Barber, Shaw, and Brahms
At PCMS, Tines bridged the gap between traditionalism and contemporary artistry. The program opened with Samuel Barber’s setting of Dover Beach, a touchtone for lower-voiced male singers. Tines’s vocal tessitura sits on the higher end of the staff, which suits this lament, and he drew out the bitter irony in Matthew Arnold’s text. The Dover Quartet evoked piquantly the English countryside landscape, with violist Milena Pajaro-van de Stadt particularly haunting in the work’s postlude.
Pulitzer Prize-winning composer Caroline Shaw crafted By and By, a setting of Appalachian folk ballads, for herself to perform. Tines is, to date, the only other artist to interpret the piece. In this style, I found his singing too mannered and operatic and longed instead for simple, unembellished clarity. In contrast, the Dover musicians masterfully approximated the folk style of picking and plucking strings.
The quartet closed the evening with a lush, almost symphonic traversal of Brahms’s String Quartet in A Minor, Op. 51, No. 2. Confession time: I find this opus boring and bloated, but I can’t imagine it being better handled. And boring is as far from what Tines gave his listeners, many of whom attended both concerts, as you can get.
What, When, Where
Beethoven Symphonies and a Sermon. Davóne Tines, soloist. Yannick Nézet-Seguin, conductor. The Philadelphia Orchestra. November 5-7, 2021, at the Kimmel Center’s Verizon Hall, 300 S. Broad Street, Philadelphia. $33-$99. (215) 893-1999 or philorch.org.
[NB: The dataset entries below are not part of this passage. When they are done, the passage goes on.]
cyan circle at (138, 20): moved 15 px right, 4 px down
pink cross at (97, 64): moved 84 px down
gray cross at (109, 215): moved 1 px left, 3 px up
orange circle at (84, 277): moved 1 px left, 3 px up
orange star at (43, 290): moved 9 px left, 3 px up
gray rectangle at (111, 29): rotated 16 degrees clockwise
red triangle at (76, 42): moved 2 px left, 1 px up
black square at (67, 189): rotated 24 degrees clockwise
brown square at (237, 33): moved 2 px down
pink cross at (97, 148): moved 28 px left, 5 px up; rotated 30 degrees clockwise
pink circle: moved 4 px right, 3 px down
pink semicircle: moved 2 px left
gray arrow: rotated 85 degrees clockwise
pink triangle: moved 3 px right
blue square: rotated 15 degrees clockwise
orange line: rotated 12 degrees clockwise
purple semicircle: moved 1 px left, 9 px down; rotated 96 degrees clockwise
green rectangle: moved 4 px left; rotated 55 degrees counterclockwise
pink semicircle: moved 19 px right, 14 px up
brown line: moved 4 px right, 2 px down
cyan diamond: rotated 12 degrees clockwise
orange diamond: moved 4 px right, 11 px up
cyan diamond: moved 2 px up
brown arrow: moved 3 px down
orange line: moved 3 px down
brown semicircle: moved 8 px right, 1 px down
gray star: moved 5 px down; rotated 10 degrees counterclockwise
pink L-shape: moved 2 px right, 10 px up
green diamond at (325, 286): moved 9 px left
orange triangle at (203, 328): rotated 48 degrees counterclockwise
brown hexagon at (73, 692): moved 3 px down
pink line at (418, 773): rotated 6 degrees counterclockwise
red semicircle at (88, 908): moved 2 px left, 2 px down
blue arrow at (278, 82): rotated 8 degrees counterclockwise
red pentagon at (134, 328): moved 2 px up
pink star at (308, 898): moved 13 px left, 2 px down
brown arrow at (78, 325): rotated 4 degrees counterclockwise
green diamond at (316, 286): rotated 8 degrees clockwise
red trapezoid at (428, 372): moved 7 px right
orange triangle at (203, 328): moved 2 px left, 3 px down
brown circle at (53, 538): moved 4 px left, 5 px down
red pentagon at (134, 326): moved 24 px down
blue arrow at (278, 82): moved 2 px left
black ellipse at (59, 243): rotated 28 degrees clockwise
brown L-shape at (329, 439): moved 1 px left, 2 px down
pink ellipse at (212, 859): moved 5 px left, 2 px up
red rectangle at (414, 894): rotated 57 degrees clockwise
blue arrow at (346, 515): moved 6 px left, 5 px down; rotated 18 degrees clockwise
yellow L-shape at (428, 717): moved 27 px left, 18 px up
Dover Quartet with Davóne Tines, bass-baritone. Barber, Dover Beach, Op. 3. Shaw, By and By. Brahms, String Quartet in A Minor, Op. 51, No. 2. Philadelphia Chamber Music Society. November 5, 2021, at the Kimmel Center’s Perelman Theater, 300 S. Broad Street, Philadelphia. $30. (215) 569-8080 or pcmsconcerts.org.
The Kimmel Center requires all attendees aged 12 years or older to be fully vaccinated against Covid-19. Patrons aged younger than 12 years must provide a negative test taken within 72 hours of the performance. Masks are required at all times. Seating for Philadelphia Orchestra concerts is not socially distanced. The Philadelphia Chamber Music Society is selling its concerts this season at a reduced capacity to allow for optional social distancing.
The Kimmel Center is an ADA-compliant venue. Patrons can purchase wheelchair seating or loose chairs online by calling Patron Services at (215) 893-1999, or by emailing [email protected]. With advance notice, Patron Services can provide options for personal care attendants, American Sign Language, Braille tickets and programs, audio descriptions, and other services.